Texto de origem:
----
Propositora da Comissão Parlamentar de Inquérito (CPI) que investiga a implementação do sistema de ônibus rápido em Belém, o BRT, a vereadora Sandra Batista (PC do B) se disse frustrada ao fim das oitivas realizadas ontem de manhã, no plenário da Câmara Municipal de Belém. “Convoquei os titulares da Secretaria Municipal de Urbanismo da gestão do [prefeito] Duciomar [Costa, PTB], que terminou em 2012, e da gestão do Zenaldo [Coutinho, PSDB], atual. Foi frustrante saber que a Seurb foi deixada de fora da concepção e da fiscalização do projeto, portanto, o ex-secretário Fernando Pereira pouco tinha a me informar”, relatou a parlamentar.
Hoje as oitivas continuam, na CMB, a partir das 9h, dessa vez com a presença de Edilson Ramos Pereira e Sueli Ramos Azevedo, ex e atual secretários municipais de Planejamento e Gestão. Os vereadores José Dinely (PSC), Nehemias Valentim (PSDB) e Gleisson Oliveira (PSB) também participaram da reunião.
Pereira contou que coube à Seurb somente o estudo do fluxo de tráfego, visto que foi criada uma Unidade Gestora de Projetos Especiais [UGPE], ligada ao gabinete do prefeito, para estar à frente do BRT, inclusive no que diz respeito à aprovação do projeto de Engenharia Física. Adinaldo Sousa de Oliveira, atual titular da Seurb, informou que a Unidade Gestora foi extinta e que a secretaria ficou com a responsabilidade civil sobre a obra; equipamentos e sistema de controle ficaram a cargo da Superintendência Executiva de Mobilidade Urbana de Belém (Semob); e o contrato com a Andrade Gutierrez foi rescindido, cabendo à construtora, após assinatura de Termo de Ajuste de Conduta (TAC), somente a conclusão da obra física da avenida Almirante Barroso e Entroncamento.
----
Instruções da tarefa:
Reproduza, sem nenhuma alteração, o trecho do texto sobre a CPI do BRT que vai de "Hoje as oitivas" a "participaram da reunião.".

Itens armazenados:
----
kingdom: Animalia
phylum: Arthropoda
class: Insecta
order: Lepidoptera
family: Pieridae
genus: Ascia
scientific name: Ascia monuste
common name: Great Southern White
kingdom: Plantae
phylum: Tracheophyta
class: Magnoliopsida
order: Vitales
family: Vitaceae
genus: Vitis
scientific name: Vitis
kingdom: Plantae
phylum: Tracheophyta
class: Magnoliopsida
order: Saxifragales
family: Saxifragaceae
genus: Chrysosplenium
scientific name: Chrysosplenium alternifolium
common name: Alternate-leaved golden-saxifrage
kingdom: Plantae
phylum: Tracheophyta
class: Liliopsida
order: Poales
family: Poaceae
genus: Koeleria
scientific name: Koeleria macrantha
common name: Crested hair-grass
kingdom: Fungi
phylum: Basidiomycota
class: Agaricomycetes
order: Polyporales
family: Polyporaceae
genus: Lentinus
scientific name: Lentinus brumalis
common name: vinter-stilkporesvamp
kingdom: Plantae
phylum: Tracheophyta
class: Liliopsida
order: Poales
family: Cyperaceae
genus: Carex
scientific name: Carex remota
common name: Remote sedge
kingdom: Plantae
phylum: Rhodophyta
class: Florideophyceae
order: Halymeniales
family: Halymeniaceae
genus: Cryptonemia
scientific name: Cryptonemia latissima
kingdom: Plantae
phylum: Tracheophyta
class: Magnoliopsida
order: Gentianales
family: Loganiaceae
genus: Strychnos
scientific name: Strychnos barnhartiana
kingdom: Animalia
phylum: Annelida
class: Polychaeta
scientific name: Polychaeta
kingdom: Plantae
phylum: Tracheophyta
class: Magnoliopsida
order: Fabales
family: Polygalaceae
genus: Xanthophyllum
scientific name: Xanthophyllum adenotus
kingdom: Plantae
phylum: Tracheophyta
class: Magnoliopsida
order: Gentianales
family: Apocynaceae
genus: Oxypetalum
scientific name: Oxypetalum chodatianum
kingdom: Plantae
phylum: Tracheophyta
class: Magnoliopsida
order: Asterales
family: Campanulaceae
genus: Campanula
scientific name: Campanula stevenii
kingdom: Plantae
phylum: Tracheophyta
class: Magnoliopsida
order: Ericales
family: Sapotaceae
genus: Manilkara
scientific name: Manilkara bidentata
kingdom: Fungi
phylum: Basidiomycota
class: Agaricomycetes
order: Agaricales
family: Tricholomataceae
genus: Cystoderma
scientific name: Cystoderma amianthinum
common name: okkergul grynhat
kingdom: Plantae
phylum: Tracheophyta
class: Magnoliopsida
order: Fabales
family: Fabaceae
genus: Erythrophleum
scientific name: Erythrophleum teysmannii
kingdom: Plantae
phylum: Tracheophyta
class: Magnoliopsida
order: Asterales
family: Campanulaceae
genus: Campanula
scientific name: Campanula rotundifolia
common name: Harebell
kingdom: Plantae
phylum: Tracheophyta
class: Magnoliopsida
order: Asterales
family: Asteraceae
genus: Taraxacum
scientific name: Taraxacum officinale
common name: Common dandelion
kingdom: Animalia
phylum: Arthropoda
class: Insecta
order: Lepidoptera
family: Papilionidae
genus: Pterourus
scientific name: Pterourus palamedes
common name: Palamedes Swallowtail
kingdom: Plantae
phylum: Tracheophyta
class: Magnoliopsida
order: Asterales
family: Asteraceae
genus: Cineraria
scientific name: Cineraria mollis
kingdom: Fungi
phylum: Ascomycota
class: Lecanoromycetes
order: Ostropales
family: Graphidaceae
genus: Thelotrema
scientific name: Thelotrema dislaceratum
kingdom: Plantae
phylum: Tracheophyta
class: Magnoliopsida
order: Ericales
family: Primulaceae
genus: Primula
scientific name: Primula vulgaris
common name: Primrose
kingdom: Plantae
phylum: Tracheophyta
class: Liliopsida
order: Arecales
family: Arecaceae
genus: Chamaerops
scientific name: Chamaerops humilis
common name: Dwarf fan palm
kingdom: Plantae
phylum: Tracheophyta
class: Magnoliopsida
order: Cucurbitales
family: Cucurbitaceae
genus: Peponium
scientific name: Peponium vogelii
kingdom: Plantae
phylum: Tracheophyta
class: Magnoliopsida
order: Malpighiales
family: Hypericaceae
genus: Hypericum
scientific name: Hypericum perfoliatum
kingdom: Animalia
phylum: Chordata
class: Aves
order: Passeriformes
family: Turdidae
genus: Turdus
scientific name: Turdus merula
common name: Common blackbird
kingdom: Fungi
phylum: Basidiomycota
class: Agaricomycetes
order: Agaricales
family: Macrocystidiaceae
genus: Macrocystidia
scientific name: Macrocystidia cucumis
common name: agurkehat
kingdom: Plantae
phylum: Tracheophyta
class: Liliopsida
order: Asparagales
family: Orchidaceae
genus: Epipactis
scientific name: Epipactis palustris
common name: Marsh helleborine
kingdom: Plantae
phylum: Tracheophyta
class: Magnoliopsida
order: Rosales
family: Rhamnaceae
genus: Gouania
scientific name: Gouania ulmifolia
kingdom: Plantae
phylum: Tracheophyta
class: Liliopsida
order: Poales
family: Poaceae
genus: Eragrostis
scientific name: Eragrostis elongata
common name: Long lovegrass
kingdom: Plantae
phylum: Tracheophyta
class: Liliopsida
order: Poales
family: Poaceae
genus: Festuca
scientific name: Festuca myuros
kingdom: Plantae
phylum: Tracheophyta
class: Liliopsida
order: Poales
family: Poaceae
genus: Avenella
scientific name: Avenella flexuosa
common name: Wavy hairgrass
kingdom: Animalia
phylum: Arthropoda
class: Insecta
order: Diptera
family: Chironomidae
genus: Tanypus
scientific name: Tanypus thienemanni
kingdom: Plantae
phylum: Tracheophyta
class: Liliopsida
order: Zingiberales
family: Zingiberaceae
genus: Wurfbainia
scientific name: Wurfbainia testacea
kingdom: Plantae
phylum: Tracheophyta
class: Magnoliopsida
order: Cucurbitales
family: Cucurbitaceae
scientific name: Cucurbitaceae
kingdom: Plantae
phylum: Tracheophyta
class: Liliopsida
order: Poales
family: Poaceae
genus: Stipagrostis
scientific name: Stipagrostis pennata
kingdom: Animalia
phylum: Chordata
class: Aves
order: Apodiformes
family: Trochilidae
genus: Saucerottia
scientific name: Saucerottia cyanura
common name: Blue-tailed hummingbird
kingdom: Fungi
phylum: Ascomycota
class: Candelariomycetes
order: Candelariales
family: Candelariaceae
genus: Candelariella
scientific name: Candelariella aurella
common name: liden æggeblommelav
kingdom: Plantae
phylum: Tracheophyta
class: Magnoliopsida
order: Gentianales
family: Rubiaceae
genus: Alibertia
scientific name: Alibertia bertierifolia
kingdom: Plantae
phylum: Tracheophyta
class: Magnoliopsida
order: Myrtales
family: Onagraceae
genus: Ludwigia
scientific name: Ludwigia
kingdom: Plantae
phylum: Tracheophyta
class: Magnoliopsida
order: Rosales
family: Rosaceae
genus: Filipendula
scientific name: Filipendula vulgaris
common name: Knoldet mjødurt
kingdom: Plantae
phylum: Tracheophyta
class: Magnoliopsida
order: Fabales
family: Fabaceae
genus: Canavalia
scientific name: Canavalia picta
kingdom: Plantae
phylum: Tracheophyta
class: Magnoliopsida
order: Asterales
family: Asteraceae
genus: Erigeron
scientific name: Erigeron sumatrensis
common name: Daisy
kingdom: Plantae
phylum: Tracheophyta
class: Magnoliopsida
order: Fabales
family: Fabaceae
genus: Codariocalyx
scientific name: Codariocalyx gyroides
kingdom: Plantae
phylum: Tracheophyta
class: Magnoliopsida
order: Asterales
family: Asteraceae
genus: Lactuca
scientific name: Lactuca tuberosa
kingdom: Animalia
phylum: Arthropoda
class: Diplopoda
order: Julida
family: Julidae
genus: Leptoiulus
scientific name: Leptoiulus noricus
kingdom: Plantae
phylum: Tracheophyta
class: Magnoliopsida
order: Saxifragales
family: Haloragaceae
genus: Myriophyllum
----
Resposta:
Hoje as oitivas continuam, na CMB, a partir das 9h, dessa vez com a presença de Edilson Ramos Pereira e Sueli Ramos Azevedo, ex e atual secretários municipais de Planejamento e Gestão. Os vereadores José Dinely (PSC), Nehemias Valentim (PSDB) e Gleisson Oliveira (PSB) também participaram da reunião.